La défense de la République doit tenir un discours républicain, et pas le discours d’un nationalisme libertarien affirmant simultanément le droit absolu des individus et le lien de l’identité nationale au style de liberté qu’implique ce droit absolu. Si la liberté d’expression doit être défendue, c’est parce qu’elle est la condition sine qua non de l’existence de l’espace commun de la délibération démocratique et de la pratique collective de la raison publique. L’argument décisif, ici, n’est pas un droit imaginaire de chacun à dire n’importe quelle insanité ; il est celui de l’égalité du droit de chacun à participer à une délibération collective qui requiert à la fois la liberté de parole, la protection contre la violence et la non-discrimination.
Si le droit de Charlie Hebdo à attaquer sans ménagement les religions doit être garanti sans réserves, c’est parce qu’il est le symétrique du droit qui est traditionnellement reconnu aux religions de dénoncer les « infidèles » et de les menacer des peines de l’Enfer – une menace où les Lumières du xviiie siècle ont vu le noyau du fanatisme. Il faut ici souligner qu’interdire les caricatures de Charlie devrait logiquement conduire à imposer une censure des textes sacrés des trois religions monothéistes, puisque ces textes sont remplis de présentations caricaturales et offensantes des incroyants et des croyants des autres religions, présentations assorties de menaces qui, historiquement, ont encouragé toutes sortes de violences.
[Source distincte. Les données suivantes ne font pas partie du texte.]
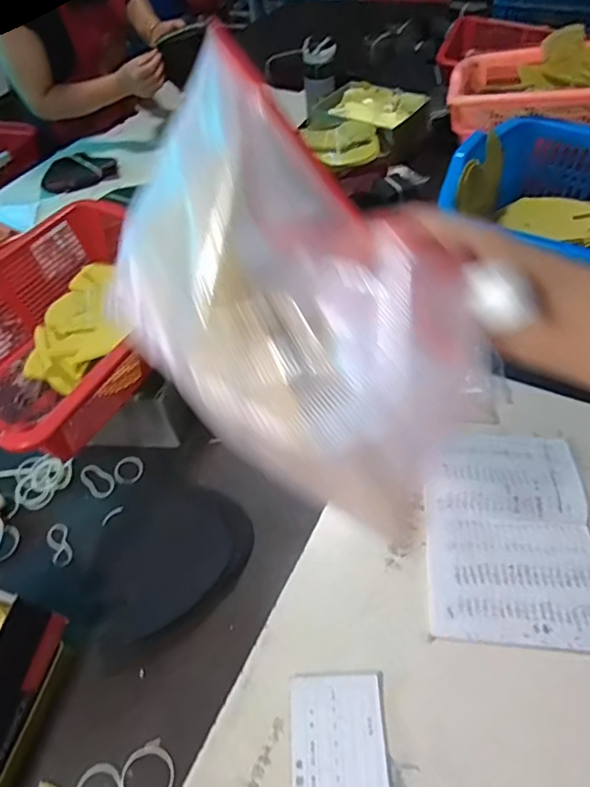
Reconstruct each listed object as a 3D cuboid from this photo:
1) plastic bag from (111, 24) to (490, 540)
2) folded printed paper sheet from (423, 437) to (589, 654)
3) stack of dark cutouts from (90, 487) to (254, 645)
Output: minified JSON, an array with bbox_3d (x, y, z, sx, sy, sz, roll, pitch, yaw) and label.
[{"bbox_3d":[-0.007,-0.049,0.359,0.187,0.044,0.299,-44,88,18],"label":"plastic bag"},{"bbox_3d":[0.271,0.173,0.658,0.203,0.015,0.265,2,52,5],"label":"folded printed paper sheet"},{"bbox_3d":[-0.164,0.206,0.680,0.207,0.017,0.168,-28,55,-18],"label":"stack of dark cutouts"}]

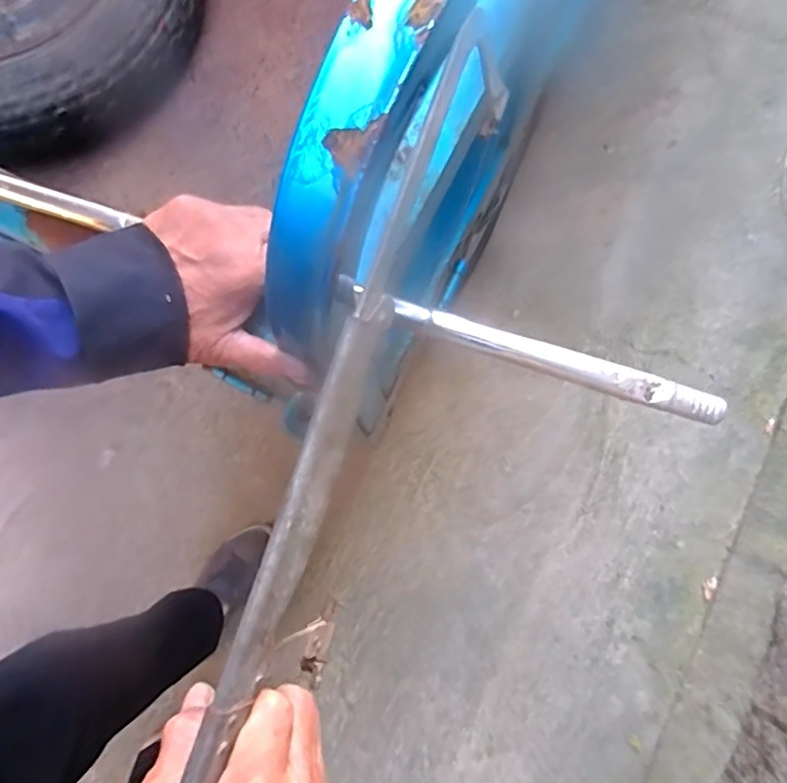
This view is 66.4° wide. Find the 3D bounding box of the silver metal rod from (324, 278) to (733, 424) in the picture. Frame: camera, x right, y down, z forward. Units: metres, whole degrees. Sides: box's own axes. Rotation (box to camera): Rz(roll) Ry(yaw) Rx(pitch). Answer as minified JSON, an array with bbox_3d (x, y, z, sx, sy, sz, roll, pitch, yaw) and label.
[{"bbox_3d":[0.080,-0.026,0.377,0.248,0.016,0.018,20,80,4],"label":"silver metal rod"}]

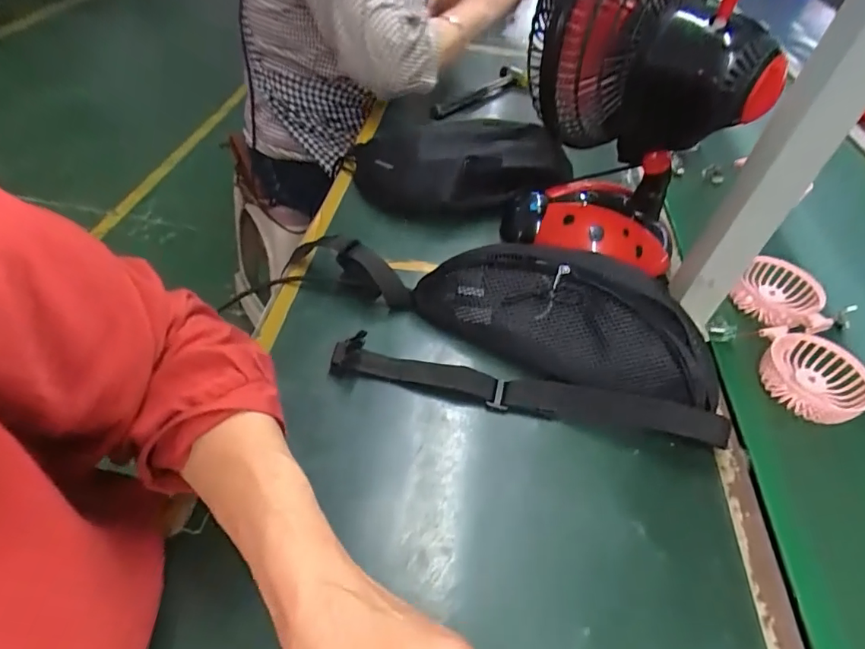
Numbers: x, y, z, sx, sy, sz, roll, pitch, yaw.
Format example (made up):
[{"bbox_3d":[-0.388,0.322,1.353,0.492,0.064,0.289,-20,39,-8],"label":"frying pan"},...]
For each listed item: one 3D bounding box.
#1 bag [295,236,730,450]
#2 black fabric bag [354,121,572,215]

Samuel Paty n’a pas été assassiné pour avoir exercé sa liberté d’expression, mais pour avoir fait de celle-ci, conformément au programme, un thème d’enseignement. Il a été tué pour avoir exercé son métier de professeur – un métier que les réformes passées et présentes de l’Éducation nationale ont fragilisé, en sacrifiant les exigences des Lumières à celles de la satisfaction des clientèles. Il s’est efforcé de former ses élèves à la pratique de l’espace de la raison publique, qui exclut la censure du dicible par des autorités dont les raisons ne sont accessibles qu’à la foi, et qui impose de respecter des normes de vérité et de coexistence partageables par tous. Il faut y insister : ce qui est en jeu, c’est d’abord la diffusion du travail du savoir historique et de la raison critique, qui sont le lieu véritable des Lumières. Kant définissait les Lumières comme « la libération à l’égard de la superstition ». Il s’agit là d’une tâche qui concerne tout citoyen, qu’il soit croyant ou incroyant : non pas désinvestir ses convictions, mais savoir se rapporter à elles sur un mode réflexif – ou, dans les termes de Kant qui voyait là une maxime du « sens commun » : « penser en se mettant à la place de tout autre ».
- 1.Voir les mises au point d’Isabelle Kersimon, « Islamo-gauchisme, islamo-droitisme » [en ligne], Institut de recherches et d’études sur les radicalités, 24 octobre 2020, et de Bruno Karsenti, « “Islamo-gauchisme” à l’université » [en ligne], AEF Info, 26 octobre 2020.
- 2.Frédéric Ménager, « Le désir de loi face à la loi du désir » [en ligne], Institut Rousseau, 22 octobre 2020.